Data for processing below:

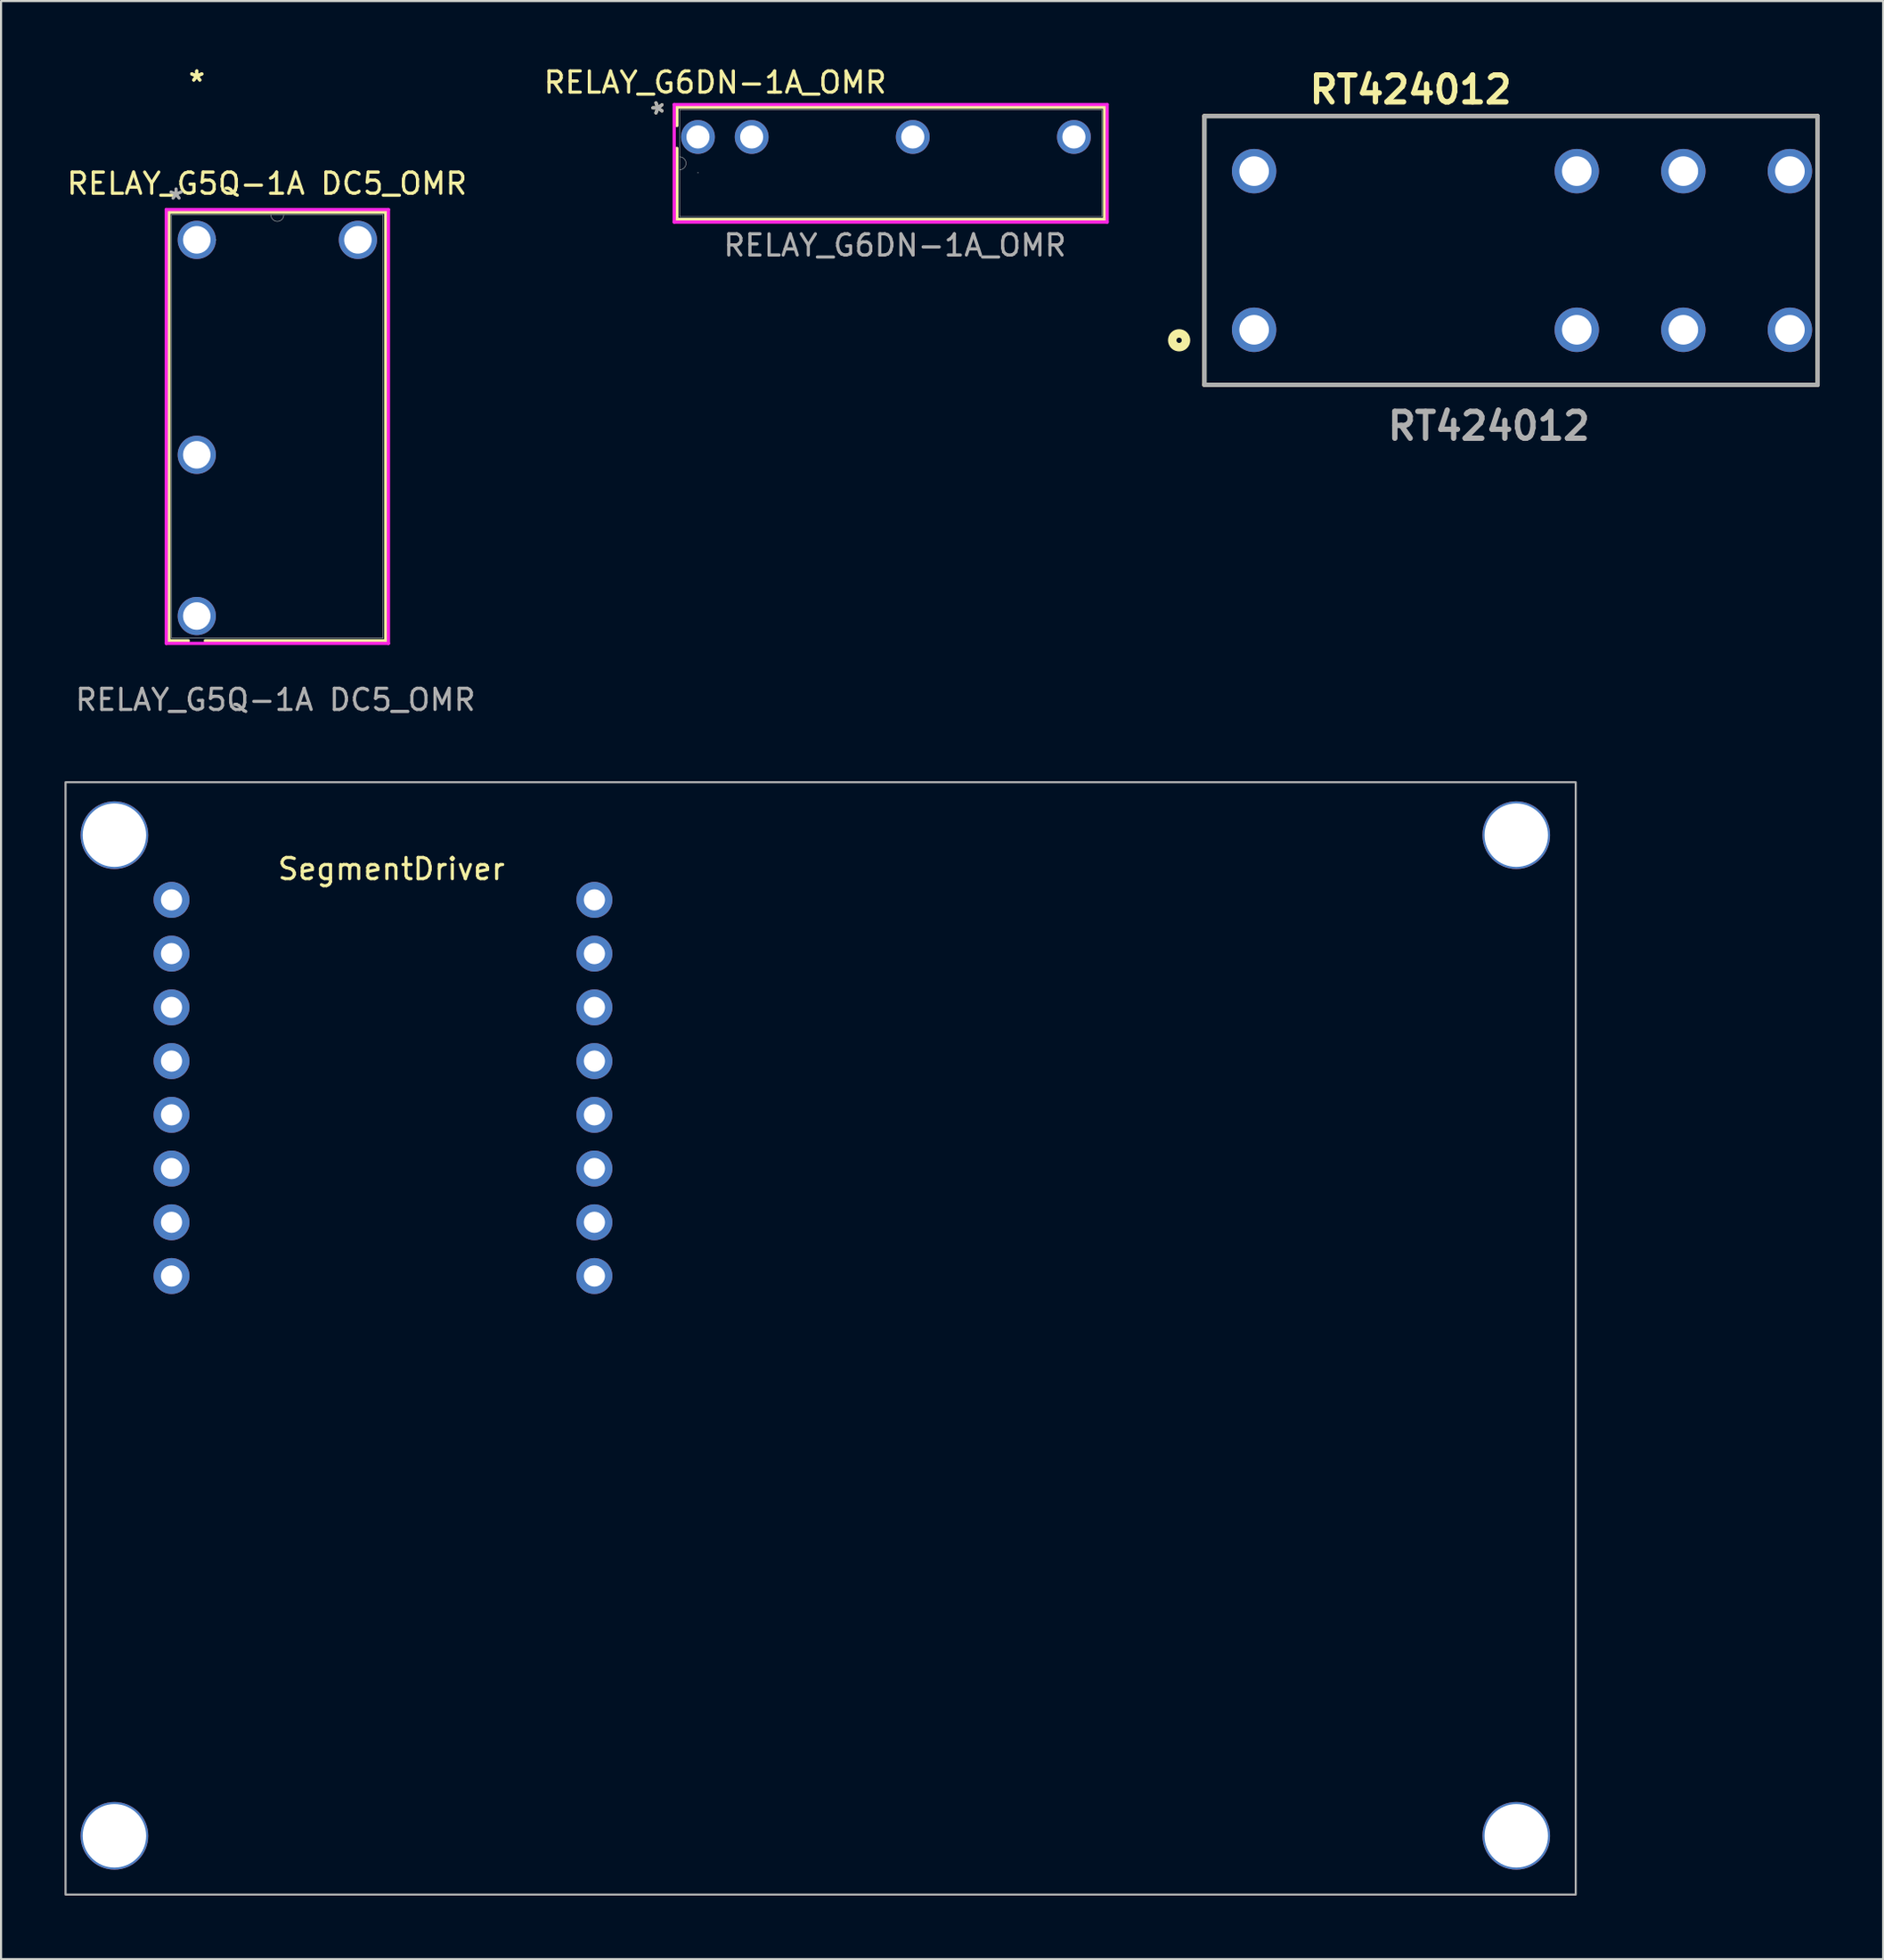
<source format=kicad_pcb>
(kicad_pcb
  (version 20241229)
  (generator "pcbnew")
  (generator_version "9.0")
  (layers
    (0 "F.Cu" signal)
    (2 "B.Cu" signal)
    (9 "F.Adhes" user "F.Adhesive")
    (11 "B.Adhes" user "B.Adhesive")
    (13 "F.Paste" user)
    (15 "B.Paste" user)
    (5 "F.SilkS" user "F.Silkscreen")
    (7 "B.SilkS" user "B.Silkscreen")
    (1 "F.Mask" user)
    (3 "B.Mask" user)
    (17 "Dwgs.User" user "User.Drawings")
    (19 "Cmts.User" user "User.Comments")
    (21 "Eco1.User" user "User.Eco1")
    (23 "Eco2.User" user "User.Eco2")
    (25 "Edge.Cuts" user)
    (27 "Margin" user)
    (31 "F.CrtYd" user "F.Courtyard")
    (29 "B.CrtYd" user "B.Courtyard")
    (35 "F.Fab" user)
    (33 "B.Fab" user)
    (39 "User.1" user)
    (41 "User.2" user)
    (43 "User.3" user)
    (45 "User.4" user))
  (footprint "RELAY_G6DN-1A_OMR"
    (layer "F.Cu")
    (at 38.775 4.748)
    (property "Reference" "RELAY_G6DN-1A_OMR" (at -8 -3.9 0) (unlocked yes) (layer "F.SilkS") (effects (font (size 1 1) (thickness 0.15))))
    (attr through_hole)
    (fp_line (start -9.812 -2.731) (end -9.812 -1.862) (stroke (width 0.152) (type solid)) (layer "F.SilkS"))
    (fp_line (start -9.812 -0.786) (end -9.812 2.573) (stroke (width 0.152) (type solid)) (layer "F.SilkS"))
    (fp_line (start -9.812 2.573) (end 10.412 2.573) (stroke (width 0.152) (type solid)) (layer "F.SilkS"))
    (fp_line (start 10.412 -2.731) (end -9.812 -2.731) (stroke (width 0.152) (type solid)) (layer "F.SilkS"))
    (fp_line (start 10.412 2.573) (end 10.412 -2.731) (stroke (width 0.152) (type solid)) (layer "F.SilkS"))
    (fp_line (start -9.939 -2.858) (end 10.539 -2.858) (stroke (width 0.152) (type solid)) (layer "F.CrtYd"))
    (fp_line (start -9.939 2.7) (end -9.939 -2.858) (stroke (width 0.152) (type solid)) (layer "F.CrtYd"))
    (fp_line (start 10.539 -2.858) (end 10.539 2.7) (stroke (width 0.152) (type solid)) (layer "F.CrtYd"))
    (fp_line (start 10.539 2.7) (end -9.939 2.7) (stroke (width 0.152) (type solid)) (layer "F.CrtYd"))
    (fp_line (start -9.685 -2.604) (end -9.685 2.446) (stroke (width 0.025) (type solid)) (layer "F.Fab"))
    (fp_line (start -9.685 2.446) (end 10.285 2.446) (stroke (width 0.025) (type solid)) (layer "F.Fab"))
    (fp_line (start 10.285 -2.604) (end -9.685 -2.604) (stroke (width 0.025) (type solid)) (layer "F.Fab"))
    (fp_line (start 10.285 2.446) (end 10.285 -2.604) (stroke (width 0.025) (type solid)) (layer "F.Fab"))
    (fp_arc (start -9.685002 -0.3838) (mid -9.380202 -0.079) (end -9.685002 0.2258) (stroke (width 0.0254) (type solid)) (layer "F.Fab"))
    (fp_circle (center -8.815 0.366) (end -8.815 0.366) (stroke (width 0.025) (type solid)) (fill no) (layer "F.Fab"))
    (fp_text user "*" (at -10.4 -2.7 90) (unlocked yes) (layer "F.SilkS") (effects (font (size 1 1) (thickness 0.15))))
    (fp_text user "*" (at -10.4 -2.7 90) (unlocked yes) (layer "F.Fab") (effects (font (size 1 1) (thickness 0.15))))
    (fp_text user "${REFERENCE}" (at 0.5 3.8 0) (unlocked yes) (layer "F.Fab") (effects (font (size 1 1) (thickness 0.15))))
    (pad "1" thru_hole circle (at -8.815 -1.324 90) (size 1.6 1.6) (drill 1.092) (layers "*.Cu" "*.Mask"))
    (pad "2" thru_hole circle (at -6.275 -1.324 90) (size 1.6 1.6) (drill 1.092) (layers "*.Cu" "*.Mask"))
    (pad "5" thru_hole circle (at 1.345 -1.324 90) (size 1.6 1.6) (drill 1.092) (layers "*.Cu" "*.Mask"))
    (pad "8" thru_hole circle (at 8.965 -1.324 90) (size 1.6 1.6) (drill 1.092) (layers "*.Cu" "*.Mask")))
  (footprint "SegmentDriver"
    (layer "F.Cu")
    (at 15.462 38.526)
    (property "Reference" "SegmentDriver" (at 0 -0.5 0) (unlocked yes) (layer "F.SilkS") (effects (font (size 1 1) (thickness 0.15))))
    (attr through_hole)
    (fp_rect (start -15.412 -4.6) (end 56.012 47.978) (stroke (width 0.1) (type solid)) (fill no) (layer "F.Fab"))
    (pad "" np_thru_hole oval (at -13.1 -2.1 180) (size 3.2 3.2) (drill 3) (layers "*.Cu" "*.Mask"))
    (pad "" np_thru_hole oval (at -13.1 45.2 180) (size 3.2 3.2) (drill 3) (layers "*.Cu" "*.Mask"))
    (pad "" np_thru_hole oval (at 53.2 -2.1 180) (size 3.2 3.2) (drill 3) (layers "*.Cu" "*.Mask"))
    (pad "" np_thru_hole oval (at 53.2 45.2 180) (size 3.2 3.2) (drill 3) (layers "*.Cu" "*.Mask"))
    (pad "1" thru_hole oval (at -10.4 0.96) (size 1.7 1.7) (drill 1) (layers "*.Cu" "*.Mask"))
    (pad "2" thru_hole oval (at -10.4 3.5) (size 1.7 1.7) (drill 1) (layers "*.Cu" "*.Mask"))
    (pad "3" thru_hole oval (at -10.4 6.04) (size 1.7 1.7) (drill 1) (layers "*.Cu" "*.Mask"))
    (pad "4" thru_hole oval (at -10.4 8.58) (size 1.7 1.7) (drill 1) (layers "*.Cu" "*.Mask"))
    (pad "5" thru_hole oval (at -10.4 11.12) (size 1.7 1.7) (drill 1) (layers "*.Cu" "*.Mask"))
    (pad "6" thru_hole oval (at -10.4 13.66) (size 1.7 1.7) (drill 1) (layers "*.Cu" "*.Mask"))
    (pad "7" thru_hole oval (at -10.4 16.2) (size 1.7 1.7) (drill 1) (layers "*.Cu" "*.Mask"))
    (pad "8" thru_hole oval (at -10.4 18.74) (size 1.7 1.7) (drill 1) (layers "*.Cu" "*.Mask"))
    (pad "9" thru_hole oval (at 9.6 16.2 180) (size 1.7 1.7) (drill 1) (layers "*.Cu" "*.Mask"))
    (pad "10" thru_hole oval (at 9.6 13.66 180) (size 1.7 1.7) (drill 1) (layers "*.Cu" "*.Mask"))
    (pad "11" thru_hole oval (at 9.6 11.12 180) (size 1.7 1.7) (drill 1) (layers "*.Cu" "*.Mask"))
    (pad "12" thru_hole oval (at 9.6 8.58 180) (size 1.7 1.7) (drill 1) (layers "*.Cu" "*.Mask"))
    (pad "13" thru_hole oval (at 9.6 6.04 180) (size 1.7 1.7) (drill 1) (layers "*.Cu" "*.Mask"))
    (pad "14" thru_hole oval (at 9.6 3.5 180) (size 1.7 1.7) (drill 1) (layers "*.Cu" "*.Mask"))
    (pad "15" thru_hole oval (at 9.6 0.96 180) (size 1.7 1.7) (drill 1) (layers "*.Cu" "*.Mask"))
    (pad "16" thru_hole oval (at 9.6 18.74 180) (size 1.7 1.7) (drill 1) (layers "*.Cu" "*.Mask")))
  (footprint "RELAY_G5Q-1A DC5_OMR"
    (layer "F.Cu")
    (at 13.877 25.928)
    (property "Reference" "RELAY_G5Q-1A DC5_OMR" (at -4.3 -20.3 0) (unlocked yes) (layer "F.SilkS") (effects (font (size 1 1) (thickness 0.15))))
    (attr through_hole)
    (fp_line (start -8.937 -18.947) (end -8.937 1.307) (stroke (width 0.152) (type solid)) (layer "F.SilkS"))
    (fp_line (start -8.937 1.307) (end -8.022 1.307) (stroke (width 0.152) (type solid)) (layer "F.SilkS"))
    (fp_line (start -7.218 1.307) (end 1.317 1.307) (stroke (width 0.152) (type solid)) (layer "F.SilkS"))
    (fp_line (start 1.317 -18.947) (end -8.937 -18.947) (stroke (width 0.152) (type solid)) (layer "F.SilkS"))
    (fp_line (start 1.317 1.307) (end 1.317 -18.947) (stroke (width 0.152) (type solid)) (layer "F.SilkS"))
    (fp_line (start -9.064 -19.074) (end 1.444 -19.074) (stroke (width 0.152) (type solid)) (layer "F.CrtYd"))
    (fp_line (start -9.064 1.434) (end -9.064 -19.074) (stroke (width 0.152) (type solid)) (layer "F.CrtYd"))
    (fp_line (start 1.444 -19.074) (end 1.444 1.434) (stroke (width 0.152) (type solid)) (layer "F.CrtYd"))
    (fp_line (start 1.444 1.434) (end -9.064 1.434) (stroke (width 0.152) (type solid)) (layer "F.CrtYd"))
    (fp_line (start -8.81 -18.82) (end -8.81 1.18) (stroke (width 0.025) (type solid)) (layer "F.Fab"))
    (fp_line (start -8.81 1.18) (end 1.19 1.18) (stroke (width 0.025) (type solid)) (layer "F.Fab"))
    (fp_line (start 1.19 -18.82) (end -8.81 -18.82) (stroke (width 0.025) (type solid)) (layer "F.Fab"))
    (fp_line (start 1.19 1.18) (end 1.19 -18.82) (stroke (width 0.025) (type solid)) (layer "F.Fab"))
    (fp_arc (start -3.5052 -18.820001) (mid -3.81 -18.515201) (end -4.1148 -18.820001) (stroke (width 0.0254) (type solid)) (layer "F.Fab"))
    (fp_circle (center -6.718 -17.64) (end -6.718 -17.64) (stroke (width 0.025) (type solid)) (fill no) (layer "F.Fab"))
    (fp_text user "*" (at -7.62 -25.08 0) (layer "F.SilkS") (effects (font (size 1 1) (thickness 0.15))))
    (fp_text user "*" (at -7.62 -25.08 0) (unlocked yes) (layer "F.SilkS") (effects (font (size 1 1) (thickness 0.15))))
    (fp_text user "${REFERENCE}" (at -3.9 4.1 0) (unlocked yes) (layer "F.Fab") (effects (font (size 1 1) (thickness 0.15))))
    (fp_text user "*" (at -8.6 -19.5 0) (unlocked yes) (layer "F.Fab") (effects (font (size 1 1) (thickness 0.15))))
    (pad "1" thru_hole circle (at -7.62 -17.64) (size 1.808 1.808) (drill 1.3) (layers "*.Cu" "*.Mask"))
    (pad "2" thru_hole circle (at -7.62 -7.48) (size 1.808 1.808) (drill 1.3) (layers "*.Cu" "*.Mask"))
    (pad "3" thru_hole circle (at -7.62 0.14) (size 1.808 1.808) (drill 1.3) (layers "*.Cu" "*.Mask"))
    (pad "5" thru_hole circle (at 0 -17.64) (size 1.808 1.808) (drill 1.3) (layers "*.Cu" "*.Mask")))
  (footprint "RT424012"
    (layer "F.Cu")
    (at 56.263 8.789)
    (property "Reference" "RT424012" (at 7.4 -7.6 0) (layer "F.SilkS") (effects (font (size 1.27 1.27) (thickness 0.254))))
    (attr through_hole)
    (fp_line (start -2.35 -6.35) (end 26.65 -6.35) (stroke (width 0.2) (type solid)) (layer "F.SilkS"))
    (fp_line (start -2.35 6.35) (end -2.35 -6.35) (stroke (width 0.2) (type solid)) (layer "F.SilkS"))
    (fp_line (start 26.65 -6.35) (end 26.65 6.35) (stroke (width 0.2) (type solid)) (layer "F.SilkS"))
    (fp_line (start 26.65 6.35) (end -2.35 6.35) (stroke (width 0.2) (type solid)) (layer "F.SilkS"))
    (fp_circle (center -3.547 4.246) (end -3.547 4.372) (stroke (width 0.4) (type solid)) (fill no) (layer "F.SilkS"))
    (fp_line (start -2.35 -6.35) (end 26.65 -6.35) (stroke (width 0.2) (type solid)) (layer "F.Fab"))
    (fp_line (start -2.35 6.35) (end -2.35 -6.35) (stroke (width 0.2) (type solid)) (layer "F.Fab"))
    (fp_line (start 26.65 -6.35) (end 26.65 6.35) (stroke (width 0.2) (type solid)) (layer "F.Fab"))
    (fp_line (start 26.65 6.35) (end -2.35 6.35) (stroke (width 0.2) (type solid)) (layer "F.Fab"))
    (fp_text user "${REFERENCE}" (at 11.1 8.3 0) (layer "F.Fab") (effects (font (size 1.27 1.27) (thickness 0.254))))
    (pad "1" thru_hole circle (at 0 3.75) (size 2.1 2.1) (drill 1.4) (layers "*.Cu" "*.Mask"))
    (pad "2" thru_hole circle (at 15.26 3.75) (size 2.1 2.1) (drill 1.4) (layers "*.Cu" "*.Mask"))
    (pad "3" thru_hole circle (at 20.3 3.75) (size 2.1 2.1) (drill 1.4) (layers "*.Cu" "*.Mask"))
    (pad "4" thru_hole circle (at 25.34 3.75) (size 2.1 2.1) (drill 1.4) (layers "*.Cu" "*.Mask"))
    (pad "5" thru_hole circle (at 25.34 -3.75) (size 2.1 2.1) (drill 1.4) (layers "*.Cu" "*.Mask"))
    (pad "6" thru_hole circle (at 20.3 -3.75) (size 2.1 2.1) (drill 1.4) (layers "*.Cu" "*.Mask"))
    (pad "7" thru_hole circle (at 15.26 -3.75) (size 2.1 2.1) (drill 1.4) (layers "*.Cu" "*.Mask"))
    (pad "8" thru_hole circle (at 0 -3.75) (size 2.1 2.1) (drill 1.4) (layers "*.Cu" "*.Mask")))
  (gr_rect
    (start -3 -3)
    (end 86.013 89.555)
    (stroke (width 0.1) (type default))
    (fill no)
    (layer "Edge.Cuts")))
</source>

End of Data for processing.

Print exactly the lines above from the one with "(at -10.4 8.58)" to the one with "(at -10.4 11.12)", including both.

    (pad "4" thru_hole oval (at -10.4 8.58) (size 1.7 1.7) (drill 1) (layers "*.Cu" "*.Mask"))
    (pad "5" thru_hole oval (at -10.4 11.12) (size 1.7 1.7) (drill 1) (layers "*.Cu" "*.Mask"))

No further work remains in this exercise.